QUALITE DES SOINS
Chaque jour , les pharmacies de rue font plus de victimes que de bien aux populations. Doit-on laisser prospérer cette entreprise au détriment de la santé des populations que nous servons. Cela mérite réflexion ! Nous observons sur nos marchés communaux, la vente de produits pharmaceutiques sur des plateaux et même sur des étalages de fortune , par des vendeurs qui n’ont aucune notion des produits qu’ils proposent. Ces produits sont parfois des marques ou des génériques connus, dont la provenance est souvent douteuse et méconnue. De plus ces produits dont la conservation à température est conseillé, sont souvent exposés à de fortes températures, en brisant ainsi la chaine de conservation , l’on s’expose à une détérioration certaine du produit. La date de péremption du produit n’est jamais prise en compte. Cette vente libre de produits médicamenteux doit être interdite, car dangereuse.
La pharmacologie est une science complète qui étudie en profondeur les médicaments et leurs effets sur notre santé. Un médicament est un produit à prendre au sérieux, car la mauvaise utilisation d’un médicament , peut avoir des effets secondaires réversibles ou irréversibles sur notre santé. Ce commerce non réglementaire des médicaments de rue, est un danger et un véritable problème de santé publique dans nos pays. Combien de cas d’insuffisance cardiaque et rénale sont provoqués par la mauvaise utilisation des médicaments. L’intérêt de statistiques sur ce sujet, serait l’idéal pour étayer toute analyse et aider à la compréhension de ce phénomène de société. L’urgence est de sauver des vies et de réduire le taux de mortalité évitable.

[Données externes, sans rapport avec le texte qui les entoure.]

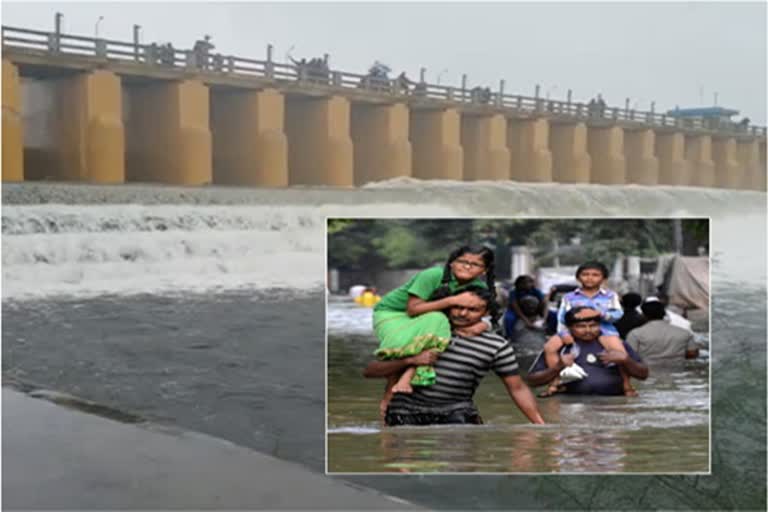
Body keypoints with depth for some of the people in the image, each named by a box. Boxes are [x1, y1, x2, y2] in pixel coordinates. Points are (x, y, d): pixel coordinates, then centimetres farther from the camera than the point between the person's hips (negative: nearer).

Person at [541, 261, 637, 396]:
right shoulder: (569, 297, 12)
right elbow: (561, 318, 3)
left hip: (603, 329, -1)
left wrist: (601, 314, -20)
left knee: (619, 350, -30)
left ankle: (627, 385, -10)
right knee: (550, 346, -21)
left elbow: (618, 314, 0)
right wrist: (564, 333, -15)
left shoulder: (610, 296, 13)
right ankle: (555, 383, -11)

Le consommateur occasionnel ou régulier, nous dira que n’ayant pas de moyen pour s’offrir les médicaments vendus en officine, il préfère acheter une plaquette de médicament antalgique pour soulager sa douleur. Des études ont prouvé effectivement la relation entre le pouvoir d’achat et la santé. Le niveau socio-économique d’un individu va de paire avec la qualité de vie et l’accessibilité aux soins, d’où une meilleure ou une mauvaise santé en général. Tout dépend du côté de l’échelle où l’on se trouve.
Au vue de ces faits, il est évident qu’une meilleure politique de santé, qui permettrait une meilleure accessibilité aux soins et aux médicaments de première nécessité soit notre priorité à tous.